中田翔を育てた梨田氏を引きつける巨人・岡本の素質
梨田昌孝氏

【赤ペン!!赤坂英一】巨人の4番として1000試合出場した打者は川上哲治長嶋茂雄王貞治原辰徳の4人しかいない。次点は阿部慎之助で494試合。近年では最も4番の印象が強い松井秀喜氏でさえ、470試合止まりである。

 それぐらい、昔の巨人では「4番は生え抜きが打つもの」だった。阿部の引退も遠くないいま、“由緒正しい”4番はもう現れないのか。と思っていたら、4年目の岡本和真が第89代4番として大活躍。最近では、あのお地蔵さんのように地味な顔立ちの岡本に、球場で若い女性ファンが「きゃーっ!」と声援を送っている。

 岡本以前、4番に抜てきされた生え抜きの先輩は大田泰示(日本ハム)ら5人いた。その誰もが定着できなかった中で、やっと“真の後継者”が出てきた感がある。現に、楽天監督を辞任した梨田昌孝氏は、交流戦で見た岡本について、こんな感想を語っていた。

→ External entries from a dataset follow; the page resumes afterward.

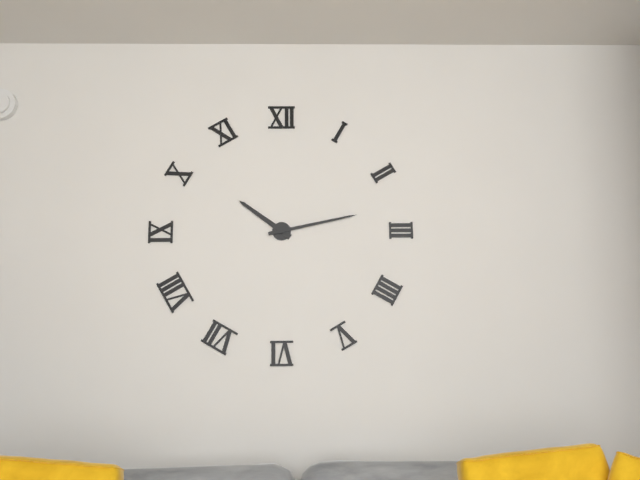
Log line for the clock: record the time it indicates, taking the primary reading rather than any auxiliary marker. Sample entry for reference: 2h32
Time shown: 10h13
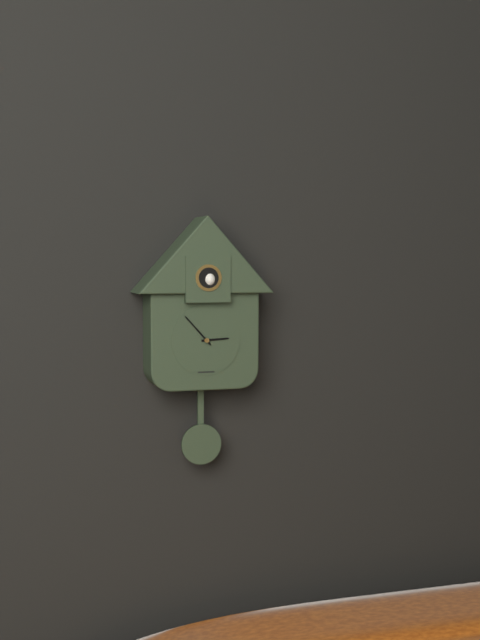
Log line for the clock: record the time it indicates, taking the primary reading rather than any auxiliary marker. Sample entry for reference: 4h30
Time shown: 2h53
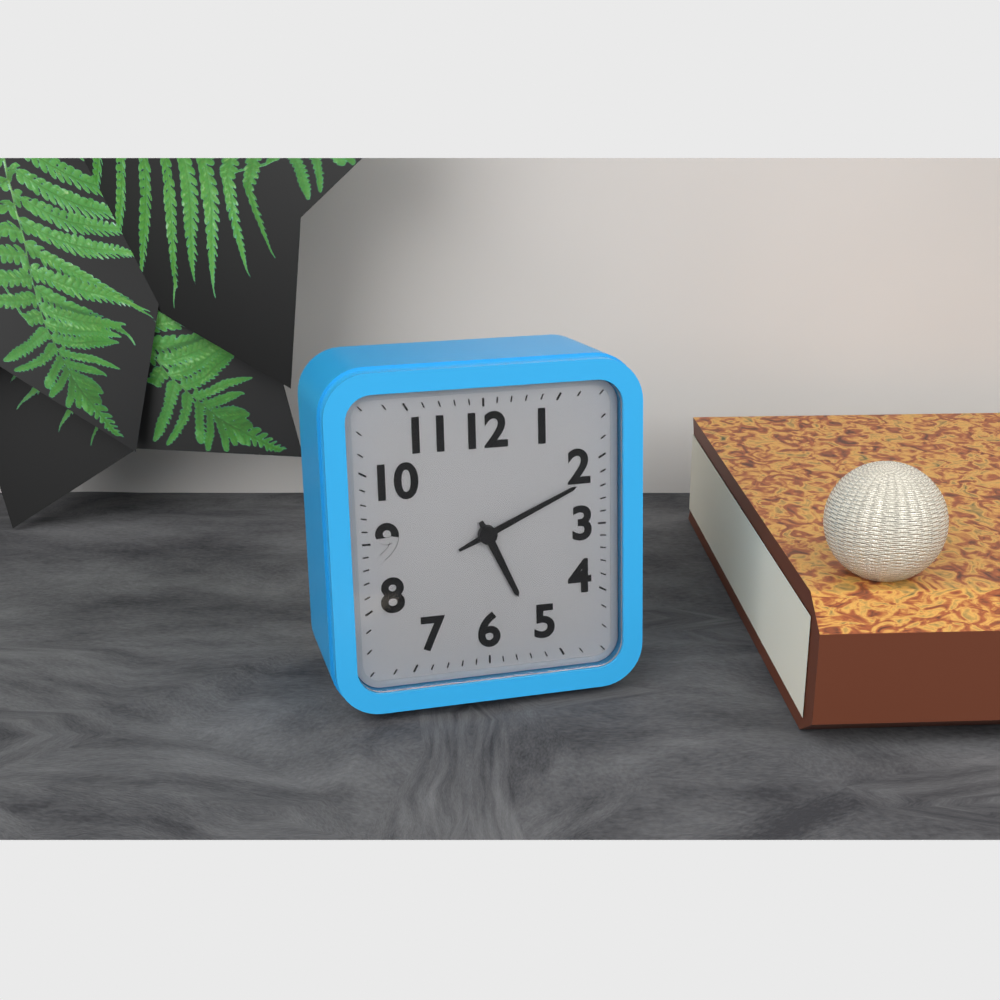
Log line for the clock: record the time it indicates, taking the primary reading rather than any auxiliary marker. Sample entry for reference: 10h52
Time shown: 5h11
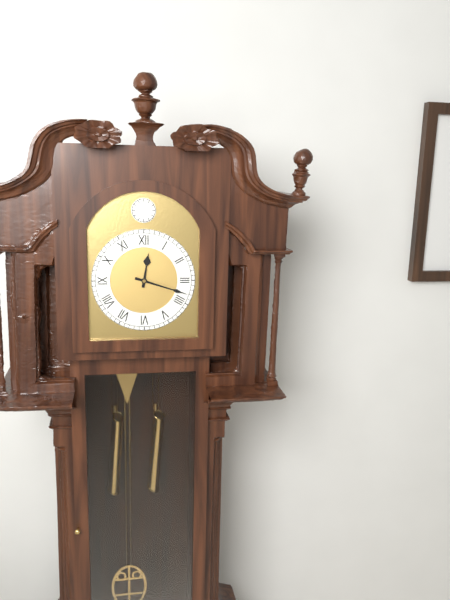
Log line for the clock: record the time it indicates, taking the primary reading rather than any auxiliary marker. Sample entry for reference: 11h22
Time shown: 12h18
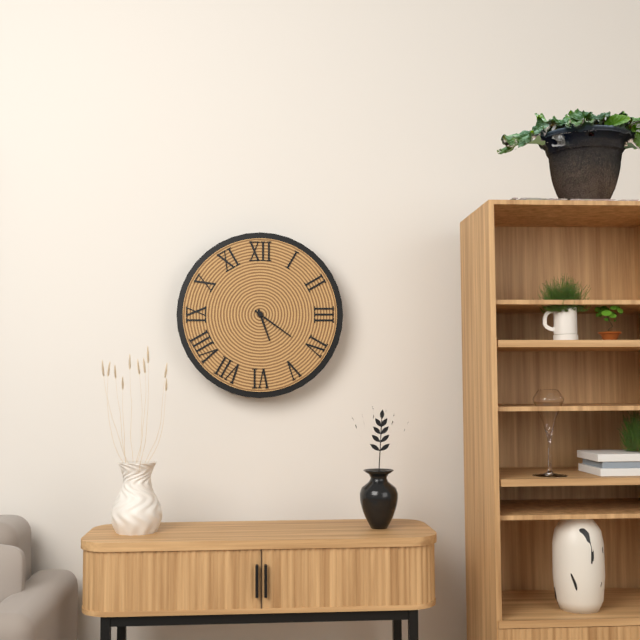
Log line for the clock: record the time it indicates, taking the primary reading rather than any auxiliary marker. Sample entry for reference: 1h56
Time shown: 5h21
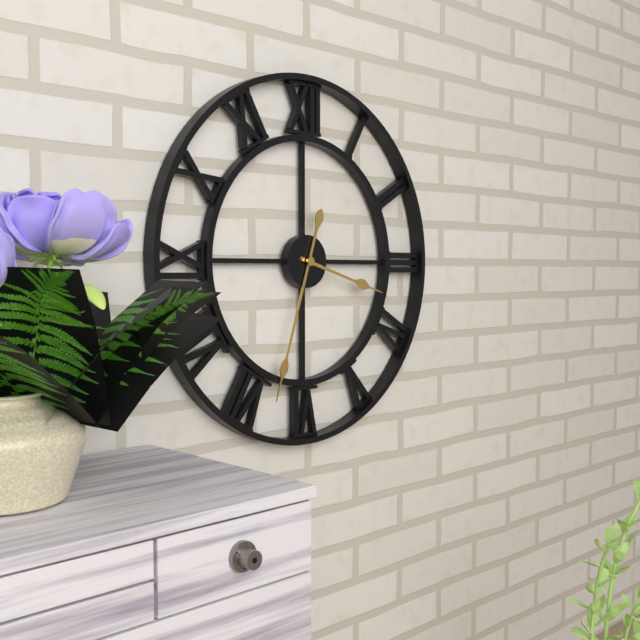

「岡本はいいね。体が大きくなって、去年よりスイングが力強い。しっかりボールを捉えられているし、今シーズンは3割打つでしょう。監督としては、こういう選手が自分のチームに欲しいんだよ、と思わせる」

 そう語っていた梨田氏は日本ハム監督時代、中田翔を4番に育てた実績がある。当時は交流戦の試合前など、親交のある広島・内田順三打撃コーチに中田のフリー打撃を見せ、ひそかに助言を求めていたものだ。

 そのころ、内田コーチの方はこう語っていた。

「いや、あのときはおれのほうから梨田に、中田のフリー打撃を見せてくれって頼んだんだよ。そうしたら、おれが見られるように梨田が気を利かせて、試合前に中田のフリー打撃の順番を変えてくれたんだ」

 ずぬけた魅力と素質を持つ若者は、このように指導者を引きつける何かを持っている。その後、いまは巨人の二軍にいる内田コーチが岡本を育て、今度は梨田氏の方が目を留めたわけだ。

「岡本は最初からおれらがいじる必要のない選手だった。今年もちょっとだけタイミングの取り方を変えただけなんだよ。去年のフォームと、ヒザのあたりを比較してみたらわかる」

 そう言っていたのは、内田コーチと巨人二軍で働いている田代富雄二軍打撃コーチ。昔も今も、いい選手の陰には、こういう確かな指導力を持った存在がある。